##### Data for review

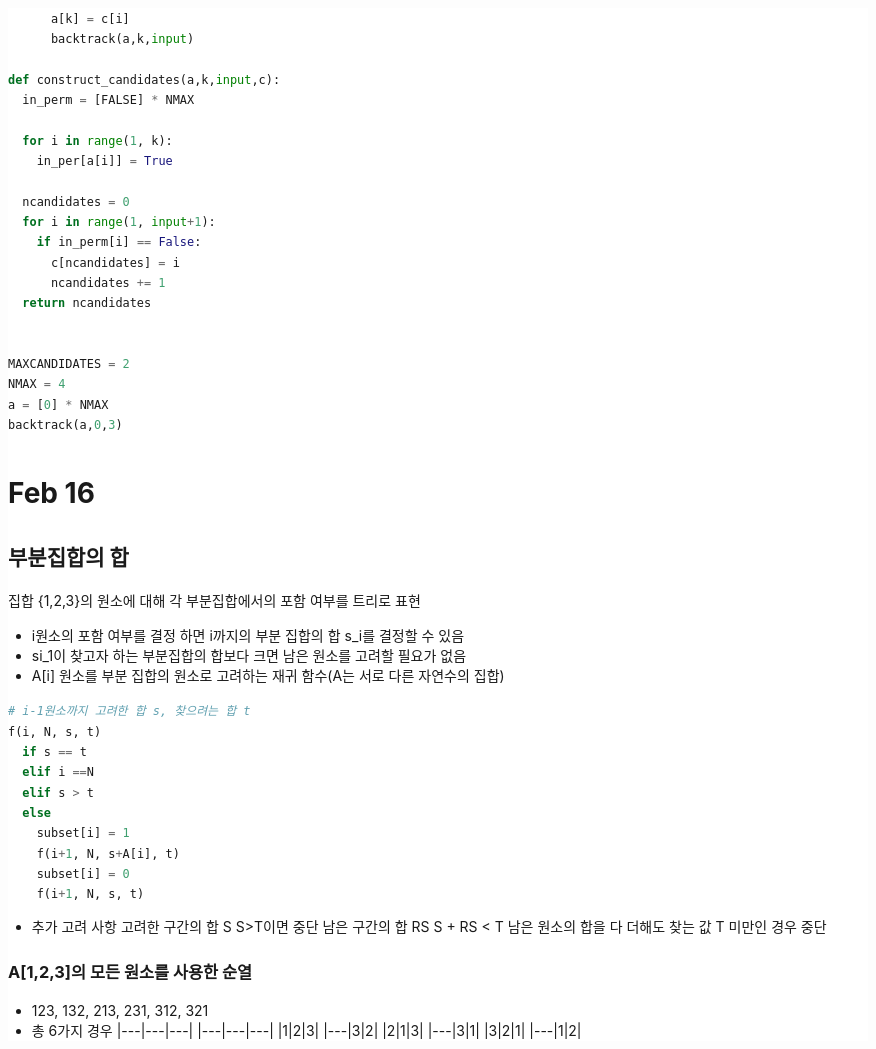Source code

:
```python
      a[k] = c[i]
      backtrack(a,k,input)

def construct_candidates(a,k,input,c):
  in_perm = [FALSE] * NMAX

  for i in range(1, k):
    in_per[a[i]] = True

  ncandidates = 0
  for i in range(1, input+1):
    if in_perm[i] == False:
      c[ncandidates] = i
      ncandidates += 1
  return ncandidates


MAXCANDIDATES = 2
NMAX = 4
a = [0] * NMAX
backtrack(a,0,3)
```
# Feb 16
## 부분집합의 합
집합 {1,2,3}의 원소에 대해 각 부분집합에서의 포함 여부를 트리로 표현

- i원소의 포함 여부를 결정 하면 i까지의 부분 집합의 합 s_i를 결정할 수 있음
- si_1이 찾고자 하는 부분집합의 합보다 크면 남은 원소를 고려할 필요가 없음
- A[i] 원소를 부분 집합의 원소로 고려하는 재귀 함수(A는 서로 다른 자연수의 집합)
  
```python
# i-1원소까지 고려한 합 s, 찾으려는 합 t
f(i, N, s, t)
  if s == t
  elif i ==N
  elif s > t
  else
    subset[i] = 1
    f(i+1, N, s+A[i], t)
    subset[i] = 0
    f(i+1, N, s, t)
```

- 추가 고려 사항
고려한 구간의 합 S
S>T이면 중단
남은 구간의 합 RS
S + RS < T 남은 원소의 합을 다 더해도 찾는 값 T 미만인 경우 중단

### A[1,2,3]의 모든 원소를 사용한 순열
- 123, 132, 213, 231, 312, 321
- 총 6가지 경우
|---|---|---|
|---|---|---|
|1|2|3|
|---|3|2|
|2|1|3|
|---|3|1|
|3|2|1|
|---|1|2|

##########

**Work instruction:**
Bring together all lines of the entries above in which the string "input" occurs.

**Response area:**
      backtrack(a,k,input)
def construct_candidates(a,k,input,c):
  for i in range(1, input+1):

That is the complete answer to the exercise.